◆ What needs to be done:
Answer these questions from the Zipline installation post:
(a) Which library, used together with Zipline, completes the backtesting platform?
(b) What instance type does Step 05 suggest, and how much RAM does it have?
(c) Which button gives the DNS, username and password for the instance?

◆ Source extract:
•••••
Zipline Library - Installation on Windows 10

9 min read

By Mario Pisa

In this post we will describe step by step the installation process of the Python Zipline library, developed by Quantopian, on a Windows machine.

This is the overview of what we are going to do in this post:

  • Zipline - An Introduction
  • Setting up a Windows machine on AWS
  • Install Anaconda
  • Create a Conda environment for Zipline
  • Setting-up the Zipline Conda environment
  • Retrieving data from Quandl (ingest process)
  • Perform a simple backtest
  • Generate a performance report

  • Zipline - An Introduction

    Zipline is one of the most complete libraries in Python that, together with the Pyfolio library, puts in our machine a complete backtesting platform to work with multiple classes of financial instruments and time frames.

    Recommended read: Introduction To Zipline In Python

    Backtesting is the process by which we test trading strategies with historical data or random series in order to understand their past performance and draw inferences about expected future behavior.

    As programmers, except for the time, nothing blocks the development of a backtesting platform from scratch, but depending on the complexity it can become a project which lasts for years. Therefore, having the right tools allows us to focus almost exclusively on the implementation of the trading strategy and to accelerate the backtesting process.

    Recommended read: Importing CSV Data in Zipline for Backtesting

    Before embarking on the installation process remember that you can experiment with the library directly in the Quantopian platform and in Blueshift that have connection to data from different markets and time frequencies ready to use.

    If you like to make your life a little more complicated, keep reading.


    Setting up a Windows machine on AWS

    The first thing we need is a machine capable of running Python, almost any machine more or less modern works for us, from a simple RaspberryPi or a Linux, Mac or Windows PC.

    For this post we are going to use a Windows Server machine from Amazon Web Services (AWS) so the first thing is to start this machine. If you are going to install Zipline on your local machine, you can skip to the next step.

    If this is the first time you use AWS you must create an account with them before setting up an EC2 machine.

    Step 01 - Connect to your AWS EC2: https://console.aws.amazon.com/ec2

    Step 02 - Click on Running instances.

    Step 03 - Click on the Launch Instance button.

    Step 04 - Select a Windows instance. i.e. Microsoft Windows Server 2019 Base:

    AWS has a wide range of machine configurations from simple and free machines to supercomputers, choose the one that best suits your project and budget. For this simple example with the machine they call "Free tier eligible" is enough.

    Step 05 - Choose an instance type as the t2.large with 8Gb RAM or any other that suit your needs.

    Step 06 - Click on Review and Launch button.

    Step 07 - Review the details for your instance and click on the Launch button. (here we accept the default configuration).

    Step 08 - Now we have running an instance of a Windows 2019 Server ready to use:

    Step 09 - Click on the Connect button to get the DNS, Username and password for the instance.

    Step 10 - Start up the remote administrator tool and connect to the remote machine using the credentials from the last step.

    Here we have a remote Windows machine ready to use.
•••••
◆ Dataset excerpts:

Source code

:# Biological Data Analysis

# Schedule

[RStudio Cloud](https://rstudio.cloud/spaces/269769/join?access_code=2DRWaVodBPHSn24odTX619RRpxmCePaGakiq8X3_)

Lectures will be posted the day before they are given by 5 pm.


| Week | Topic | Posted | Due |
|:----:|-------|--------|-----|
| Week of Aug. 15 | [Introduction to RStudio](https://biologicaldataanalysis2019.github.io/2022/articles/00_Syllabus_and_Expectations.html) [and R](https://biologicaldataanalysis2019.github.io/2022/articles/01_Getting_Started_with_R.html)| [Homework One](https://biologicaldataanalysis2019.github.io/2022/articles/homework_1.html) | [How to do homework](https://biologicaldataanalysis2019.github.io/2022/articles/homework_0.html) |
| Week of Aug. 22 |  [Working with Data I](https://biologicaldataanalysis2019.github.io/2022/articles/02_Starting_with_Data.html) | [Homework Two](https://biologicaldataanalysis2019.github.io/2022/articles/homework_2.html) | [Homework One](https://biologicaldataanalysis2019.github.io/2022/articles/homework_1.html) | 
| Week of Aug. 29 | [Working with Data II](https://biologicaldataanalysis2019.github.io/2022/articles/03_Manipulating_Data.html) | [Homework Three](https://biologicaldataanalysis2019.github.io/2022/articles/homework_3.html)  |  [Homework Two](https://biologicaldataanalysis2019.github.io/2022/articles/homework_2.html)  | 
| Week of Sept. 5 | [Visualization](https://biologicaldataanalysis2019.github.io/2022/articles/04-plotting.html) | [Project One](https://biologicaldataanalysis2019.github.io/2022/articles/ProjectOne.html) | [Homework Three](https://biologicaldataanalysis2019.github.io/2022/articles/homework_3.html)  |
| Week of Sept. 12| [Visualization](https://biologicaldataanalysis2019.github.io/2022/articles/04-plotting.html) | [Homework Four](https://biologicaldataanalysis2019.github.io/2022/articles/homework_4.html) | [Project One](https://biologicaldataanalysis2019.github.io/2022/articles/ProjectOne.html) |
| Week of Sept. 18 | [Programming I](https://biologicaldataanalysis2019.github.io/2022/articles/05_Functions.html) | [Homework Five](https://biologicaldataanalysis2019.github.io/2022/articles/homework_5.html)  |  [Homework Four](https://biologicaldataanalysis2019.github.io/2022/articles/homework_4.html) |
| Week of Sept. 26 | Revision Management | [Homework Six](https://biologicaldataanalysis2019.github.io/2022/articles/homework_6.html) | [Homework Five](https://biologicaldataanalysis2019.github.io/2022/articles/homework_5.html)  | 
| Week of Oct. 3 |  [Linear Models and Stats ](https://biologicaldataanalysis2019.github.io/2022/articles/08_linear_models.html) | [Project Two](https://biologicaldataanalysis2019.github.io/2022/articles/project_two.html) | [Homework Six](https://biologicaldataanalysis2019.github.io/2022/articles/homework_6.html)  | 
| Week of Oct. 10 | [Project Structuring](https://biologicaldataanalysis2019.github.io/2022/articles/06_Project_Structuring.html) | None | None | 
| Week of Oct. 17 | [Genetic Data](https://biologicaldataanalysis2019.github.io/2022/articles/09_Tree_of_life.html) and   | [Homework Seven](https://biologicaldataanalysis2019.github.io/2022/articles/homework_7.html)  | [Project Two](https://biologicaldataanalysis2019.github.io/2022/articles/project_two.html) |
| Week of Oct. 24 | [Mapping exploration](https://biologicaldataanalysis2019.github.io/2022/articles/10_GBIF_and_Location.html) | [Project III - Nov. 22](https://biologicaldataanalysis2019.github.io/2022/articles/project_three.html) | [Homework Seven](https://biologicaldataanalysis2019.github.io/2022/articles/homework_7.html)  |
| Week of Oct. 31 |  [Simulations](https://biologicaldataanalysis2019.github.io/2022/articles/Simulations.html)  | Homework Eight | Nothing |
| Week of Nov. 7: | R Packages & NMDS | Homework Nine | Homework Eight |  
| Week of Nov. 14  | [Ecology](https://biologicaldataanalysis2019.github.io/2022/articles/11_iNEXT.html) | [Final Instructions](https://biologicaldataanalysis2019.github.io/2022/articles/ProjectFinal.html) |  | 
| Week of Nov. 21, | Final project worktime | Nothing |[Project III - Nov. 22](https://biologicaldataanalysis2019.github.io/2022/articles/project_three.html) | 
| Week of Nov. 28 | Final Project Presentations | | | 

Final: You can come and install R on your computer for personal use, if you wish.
•••••
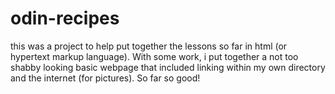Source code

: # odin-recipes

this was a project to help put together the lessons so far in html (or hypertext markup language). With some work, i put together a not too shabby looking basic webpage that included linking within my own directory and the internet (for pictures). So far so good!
•••••
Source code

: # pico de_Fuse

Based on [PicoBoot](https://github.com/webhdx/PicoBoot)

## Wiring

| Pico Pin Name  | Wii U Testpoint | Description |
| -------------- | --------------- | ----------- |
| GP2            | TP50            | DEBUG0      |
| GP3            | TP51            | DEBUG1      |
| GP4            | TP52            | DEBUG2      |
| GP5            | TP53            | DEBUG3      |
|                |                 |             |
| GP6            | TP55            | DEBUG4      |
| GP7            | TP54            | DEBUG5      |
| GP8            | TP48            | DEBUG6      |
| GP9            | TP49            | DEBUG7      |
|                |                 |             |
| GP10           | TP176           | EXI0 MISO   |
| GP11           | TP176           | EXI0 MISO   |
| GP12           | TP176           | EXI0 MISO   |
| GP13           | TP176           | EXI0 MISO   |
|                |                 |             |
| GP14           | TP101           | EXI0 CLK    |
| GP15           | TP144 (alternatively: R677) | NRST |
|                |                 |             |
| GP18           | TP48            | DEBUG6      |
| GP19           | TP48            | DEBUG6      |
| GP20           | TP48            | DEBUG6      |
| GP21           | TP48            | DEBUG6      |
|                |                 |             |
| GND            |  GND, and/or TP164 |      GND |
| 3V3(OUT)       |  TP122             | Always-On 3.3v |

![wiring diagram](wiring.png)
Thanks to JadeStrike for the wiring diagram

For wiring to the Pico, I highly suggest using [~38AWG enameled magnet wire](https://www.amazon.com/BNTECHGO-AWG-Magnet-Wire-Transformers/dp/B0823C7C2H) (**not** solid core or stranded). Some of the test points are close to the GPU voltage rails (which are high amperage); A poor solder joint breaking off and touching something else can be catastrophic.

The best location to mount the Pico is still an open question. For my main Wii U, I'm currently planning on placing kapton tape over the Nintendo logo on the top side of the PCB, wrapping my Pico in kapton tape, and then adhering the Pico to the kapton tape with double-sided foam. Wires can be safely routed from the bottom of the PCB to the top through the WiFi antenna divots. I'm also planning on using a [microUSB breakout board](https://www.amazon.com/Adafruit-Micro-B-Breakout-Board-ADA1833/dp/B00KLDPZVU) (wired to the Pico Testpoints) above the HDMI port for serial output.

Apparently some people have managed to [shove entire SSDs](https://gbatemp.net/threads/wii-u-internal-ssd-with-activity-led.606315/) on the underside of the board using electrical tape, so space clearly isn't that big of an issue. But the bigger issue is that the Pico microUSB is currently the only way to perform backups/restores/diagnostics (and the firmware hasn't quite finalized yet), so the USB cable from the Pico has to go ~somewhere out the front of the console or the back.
•••••
◆ Written response:
(a) Pyfolio
(b) t2.large, with 8Gb RAM
(c) The Connect button